第21話 魔法使いのワケ
「私ね、元々はアサシンだったんだ」
唐突に昔を懐かしむように目を細めてミラは話しだした。
アサシンといえば……パーティの中ではあまり人気のない職業だ。モンスターと戦うといっても、不意打ちや暗殺が専門で、あまり良いイメージがない。
「結構さぁ、頑張ってたんだよ? でも今よりも暗い感じが不味かったのかなぁ……パーティメンバーに『お前、俺達を殺そうとしてないか?』って聞かれちゃったんだよねぇ……酷くない?」
すでに反応することも満足にできないくらいに、魔法が全身に行き渡ってしまっているようである。しかし、構わずにミラは話を続ける。
「ま、殺しちゃったんだけど」
「は……はぁ……?」
「いや、だって……ねぇ? そんな簡単に上手く行くと思わないじゃん? でも、上手く行っちゃったんだよねぇ……」
そう言いながらミラは自分の杖を見つめている。
「それから新しくパーティに入ろうとしたんだけど……パーティが私以外全滅したってことは結構広まっちゃってね……そんなアサシンなんて仲間にしたくないって人が多くてね……で、魔法使いに転職したんだ。暗殺もできなくなると思ったしね」
「じゃ、じゃあ……なんで……」
「だって、ウチが使える魔法ってさぁ……なんというか……嫌らしいものばっかりなんだよね?」
「嫌らしい……?」
「そうそう。普通魔法使いって火炎魔法と氷魔法とか派手な魔法使うんでしょう? でも、ウチは使えないんだよねぇ」
苦笑いしながらそういうミラ。
なるほど……今俺が身を持って体験している相手を麻痺させる魔法『パライズ』……これを使うということは、彼女が言う「嫌らしい」が表すのはなんというか……敵として相手にしたくない魔法ということであろう。

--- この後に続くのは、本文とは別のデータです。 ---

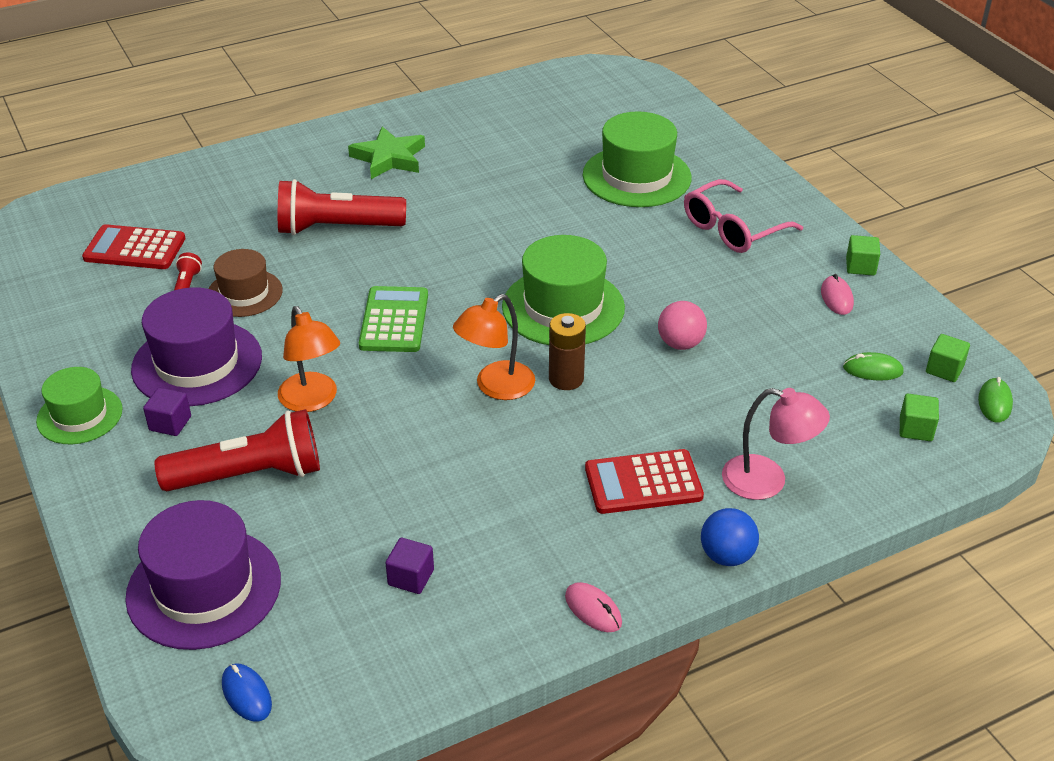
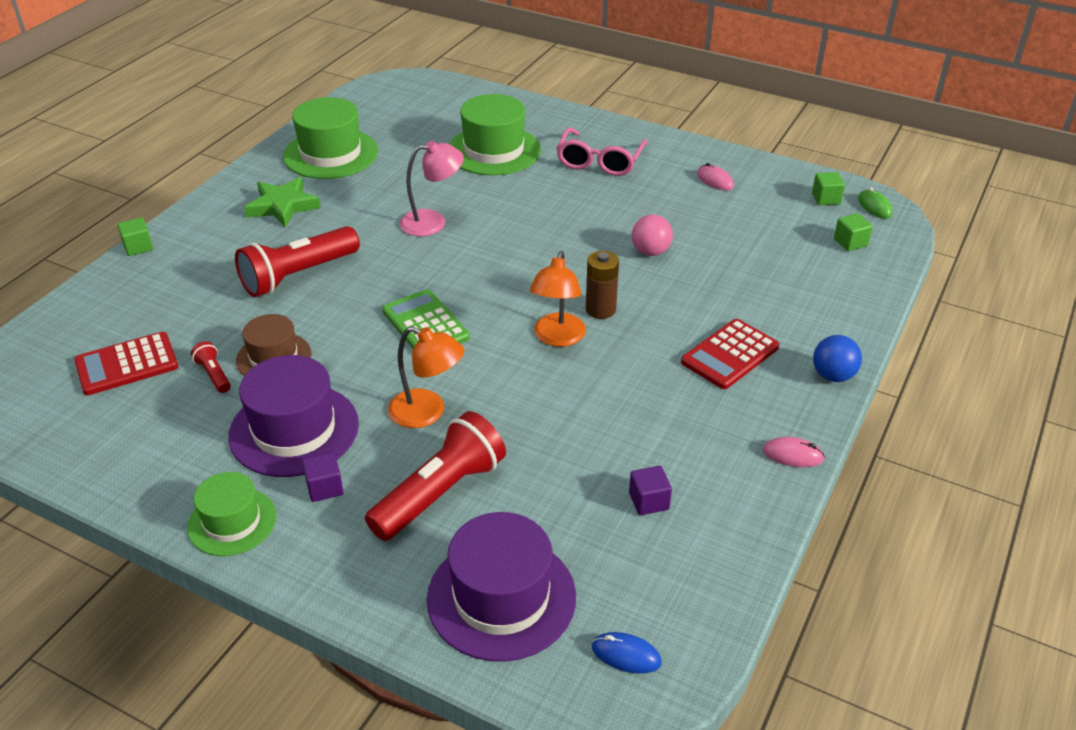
camera: 35 degrees left, 0 degrees up
(563, 307) = (543, 261): green hat -> green hat (331, 154)
(767, 481) = (803, 316): pink lamp -> pink lamp (433, 222)
(860, 266) = (707, 155): green cube -> green cube (138, 247)
(872, 370) = (786, 217): green mouse -> none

「しかもさぁ……ウチ、天才みたいでね? ウチが使う状態異常魔法は耐性がない場合は、人間だろうとモンスターだろうと100%効いちゃうみたいなんだよね? それってさぁ……つまんなくない?」
そういって、ミラは立ち上がって俺に向けて杖を構える。
「前のパーティでもこのダンジョンを攻略する時にメンバーに向けてバレないように試したんだけど……そのパーティのヒーラーが気のつくやつでさぁ。ウチが魔法使っていることがバレちゃったんだよねぇ」
「……それで……どうしたんです……?」
「そりゃあ、今すぐパーティをやめろって怒られちゃった……でも、とりあえずダンジョンを攻略するまでは待って、ってなんとか謝ったよ。ま、ここのボスのドラゴン倒した後に全員に『パライズ』の魔法かけた後、宝箱の中身だけもらって私だけ転移魔法で帰っちゃったけど」
「え……じゃあ……その時のメンバーって……」
「さぁ……? って、あれじゃない?」
そういってミラはちょうど俺の視線の先を指差す。その先には……3人分の白骨遺体が床に転がっていたのであった。